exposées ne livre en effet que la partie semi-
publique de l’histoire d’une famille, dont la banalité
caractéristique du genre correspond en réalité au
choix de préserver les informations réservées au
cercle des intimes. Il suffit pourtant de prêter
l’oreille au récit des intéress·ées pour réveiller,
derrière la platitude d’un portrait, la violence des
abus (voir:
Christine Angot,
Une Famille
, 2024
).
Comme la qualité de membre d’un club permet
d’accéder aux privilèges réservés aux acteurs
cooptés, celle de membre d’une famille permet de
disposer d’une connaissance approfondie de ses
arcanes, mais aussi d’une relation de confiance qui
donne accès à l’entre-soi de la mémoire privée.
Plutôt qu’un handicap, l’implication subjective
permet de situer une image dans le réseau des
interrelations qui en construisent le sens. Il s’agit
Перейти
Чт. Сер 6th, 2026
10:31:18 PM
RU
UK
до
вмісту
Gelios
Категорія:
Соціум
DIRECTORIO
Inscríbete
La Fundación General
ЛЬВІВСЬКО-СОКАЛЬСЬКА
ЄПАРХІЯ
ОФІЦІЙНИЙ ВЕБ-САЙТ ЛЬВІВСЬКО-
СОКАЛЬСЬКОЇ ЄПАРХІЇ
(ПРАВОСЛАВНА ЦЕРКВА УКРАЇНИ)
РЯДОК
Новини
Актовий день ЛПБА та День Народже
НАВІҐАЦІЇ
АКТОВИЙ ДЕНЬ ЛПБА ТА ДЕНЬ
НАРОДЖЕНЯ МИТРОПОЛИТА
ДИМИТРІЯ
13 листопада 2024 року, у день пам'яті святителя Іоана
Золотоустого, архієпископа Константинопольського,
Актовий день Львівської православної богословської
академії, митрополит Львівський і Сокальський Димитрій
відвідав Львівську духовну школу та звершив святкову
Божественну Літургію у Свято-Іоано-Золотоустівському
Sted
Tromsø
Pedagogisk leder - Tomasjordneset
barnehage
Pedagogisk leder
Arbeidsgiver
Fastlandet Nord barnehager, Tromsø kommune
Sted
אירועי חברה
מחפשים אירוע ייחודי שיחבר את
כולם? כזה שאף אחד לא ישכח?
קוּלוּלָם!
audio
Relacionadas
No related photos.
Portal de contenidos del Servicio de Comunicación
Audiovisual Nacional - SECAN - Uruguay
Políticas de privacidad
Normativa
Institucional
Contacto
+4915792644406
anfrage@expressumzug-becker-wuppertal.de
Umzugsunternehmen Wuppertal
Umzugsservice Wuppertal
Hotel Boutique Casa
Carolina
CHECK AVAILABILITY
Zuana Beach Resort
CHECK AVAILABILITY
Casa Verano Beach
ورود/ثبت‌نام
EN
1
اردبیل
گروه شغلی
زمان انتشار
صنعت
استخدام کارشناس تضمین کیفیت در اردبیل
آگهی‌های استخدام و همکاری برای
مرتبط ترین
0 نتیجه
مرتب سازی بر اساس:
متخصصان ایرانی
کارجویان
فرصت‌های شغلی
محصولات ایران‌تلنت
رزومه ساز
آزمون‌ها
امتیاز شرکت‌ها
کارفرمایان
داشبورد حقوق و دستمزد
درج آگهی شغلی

### Job item
Repeat all of the entries above exactly.

### Worked solution
exposées ne livre en effet que la partie semi-
publique de l’histoire d’une famille, dont la banalité
caractéristique du genre correspond en réalité au
choix de préserver les informations réservées au
cercle des intimes. Il suffit pourtant de prêter
l’oreille au récit des intéress·ées pour réveiller,
derrière la platitude d’un portrait, la violence des
abus (voir:
Christine Angot,
Une Famille
, 2024
).
Comme la qualité de membre d’un club permet
d’accéder aux privilèges réservés aux acteurs
cooptés, celle de membre d’une famille permet de
disposer d’une connaissance approfondie de ses
arcanes, mais aussi d’une relation de confiance qui
donne accès à l’entre-soi de la mémoire privée.
Plutôt qu’un handicap, l’implication subjective
permet de situer une image dans le réseau des
interrelations qui en construisent le sens. Il s’agit
Перейти
Чт. Сер 6th, 2026
10:31:18 PM
RU
UK
до
вмісту
Gelios
Категорія:
Соціум
DIRECTORIO
Inscríbete
La Fundación General
ЛЬВІВСЬКО-СОКАЛЬСЬКА
ЄПАРХІЯ
ОФІЦІЙНИЙ ВЕБ-САЙТ ЛЬВІВСЬКО-
СОКАЛЬСЬКОЇ ЄПАРХІЇ
(ПРАВОСЛАВНА ЦЕРКВА УКРАЇНИ)
РЯДОК
Новини
Актовий день ЛПБА та День Народже
НАВІҐАЦІЇ
АКТОВИЙ ДЕНЬ ЛПБА ТА ДЕНЬ
НАРОДЖЕНЯ МИТРОПОЛИТА
ДИМИТРІЯ
13 листопада 2024 року, у день пам'яті святителя Іоана
Золотоустого, архієпископа Константинопольського,
Актовий день Львівської православної богословської
академії, митрополит Львівський і Сокальський Димитрій
відвідав Львівську духовну школу та звершив святкову
Божественну Літургію у Свято-Іоано-Золотоустівському
Sted
Tromsø
Pedagogisk leder - Tomasjordneset
barnehage
Pedagogisk leder
Arbeidsgiver
Fastlandet Nord barnehager, Tromsø kommune
Sted
אירועי חברה
מחפשים אירוע ייחודי שיחבר את
כולם? כזה שאף אחד לא ישכח?
קוּלוּלָם!
audio
Relacionadas
No related photos.
Portal de contenidos del Servicio de Comunicación
Audiovisual Nacional - SECAN - Uruguay
Políticas de privacidad
Normativa
Institucional
Contacto
+4915792644406
anfrage@expressumzug-becker-wuppertal.de
Umzugsunternehmen Wuppertal
Umzugsservice Wuppertal
Hotel Boutique Casa
Carolina
CHECK AVAILABILITY
Zuana Beach Resort
CHECK AVAILABILITY
Casa Verano Beach
ورود/ثبت‌نام
EN
1
اردبیل
گروه شغلی
زمان انتشار
صنعت
استخدام کارشناس تضمین کیفیت در اردبیل
آگهی‌های استخدام و همکاری برای
مرتبط ترین
0 نتیجه
مرتب سازی بر اساس:
متخصصان ایرانی
کارجویان
فرصت‌های شغلی
محصولات ایران‌تلنت
رزومه ساز
آزمون‌ها
امتیاز شرکت‌ها
کارفرمایان
داشبورد حقوق و دستمزد
درج آگهی شغلی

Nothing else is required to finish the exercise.